Purexo-GoogleExportation / javascript-bcrypt

Automatically exported from code.google.com/p/javascript-bcrypt
0 stars 0 forks source link

Licensing and version issues #10

Open GoogleCodeExporter opened 9 years ago

GoogleCodeExporter commented 9 years ago
So, if someone wants to use jsBCrypt on their own website, most likely the 
first thing they'll do is go to 
https://code.google.com/p/javascript-bcrypt/downloads/list and download 
jBCrypt-v2.2.tar.gz.

That library depends on the Clipperz JavaScript Crypto Library, which is 
licensed under the AGPL. I'm not a lawyer, but I'm pretty leery of any AGPL 
code - I'm not sure if jsBCrypt can be BSD-licensed if it includes an 
AGPL-licensed library. I think jsBCrypt would be considered a "derivative 
work", and therefore must be licensed as AGPL (or maybe some other compatible 
license? Not sure there).

On the other hand, if you look in the source, it appears that the newest 
version of jsBCrypt instead depends on isaac.js, which is MIT-licensed. So, 
maybe the downloads section just needs to be updated? The demo page uses the 
version which uses isaac, so it appears to work.

That does have other implications, however. It looks to me like isaac.js uses 
Math.random() as a seed, which I guess could make jsBCrypt less secure? I don't 
exactly understand how the BCrypt algorithm uses the random number, so I don't 
know if that's really a problem.

Finally, it seems to me that bCrypt.js should probably have a copy of the BSD 
license at the top. As it is now, if I include bCrypt.js on my website, it 
doesn't indicate to the client what license it is under.

Sorry if that rambled a bit - hope that was clear, though!

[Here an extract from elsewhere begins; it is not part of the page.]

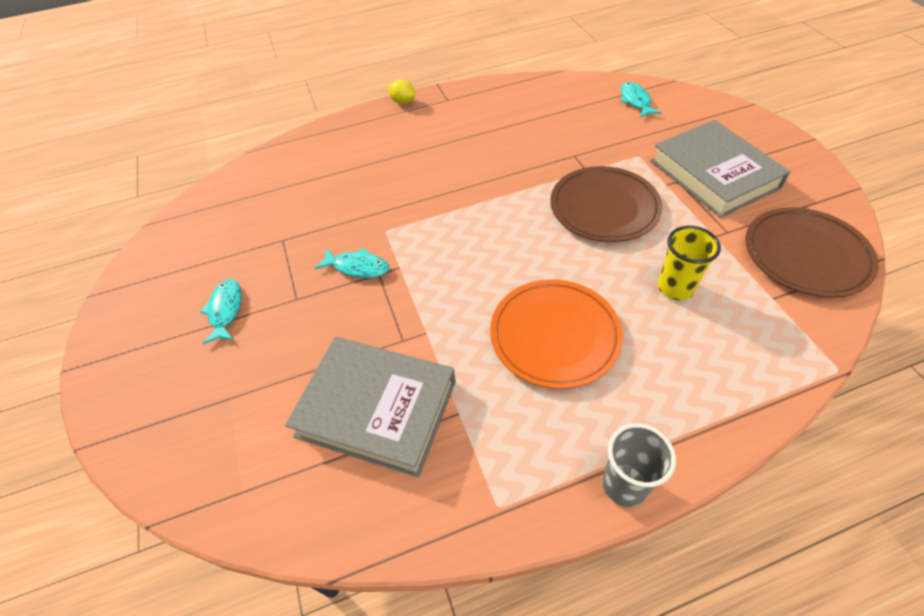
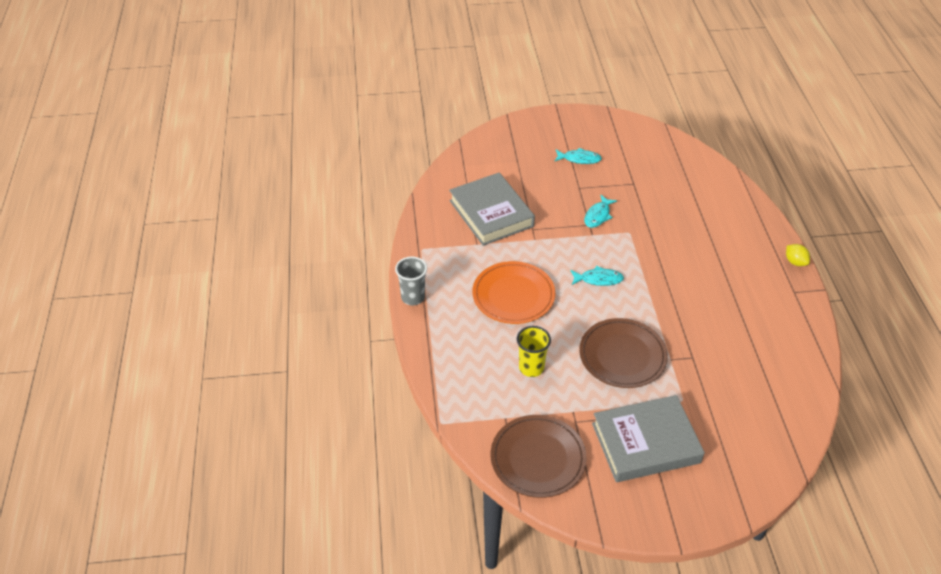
camera: 100 degrees right, 5 degrees down
grey book [285,337,456,477] -> grey book turned 60 degrees counterclockwise [449,173,535,246]
yellow lemon [388,80,416,104] -> yellow lemon turned 75 degrees counterclockwise [786,244,810,266]
turquoise fish [621,82,661,118] -> turquoise fish moved to [570,266,624,286]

Original issue reported on code.google.com by xer...@gmail.com on 7 Apr 2013 at 1:10

GoogleCodeExporter commented 9 years ago
Just an additional note - I said "I don't exactly understand how the BCrypt 
algorithm uses the random number, so I don't know if that's really a problem". 
Actually, come to look at it, the random number is only used for the gensalt 
function. So yes - that's a potential problem if any solution uses this library 
to generate a salt, but not if it's getting the salt from another source (such 
as the server).

Original comment by xer...@gmail.com on 7 Apr 2013 at 1:34

GoogleCodeExporter commented 9 years ago
https://github.com/clipperz/javascript-crypto-library says Clipperz is BSD 
3-Clause licensed, so licensing problems have gone away.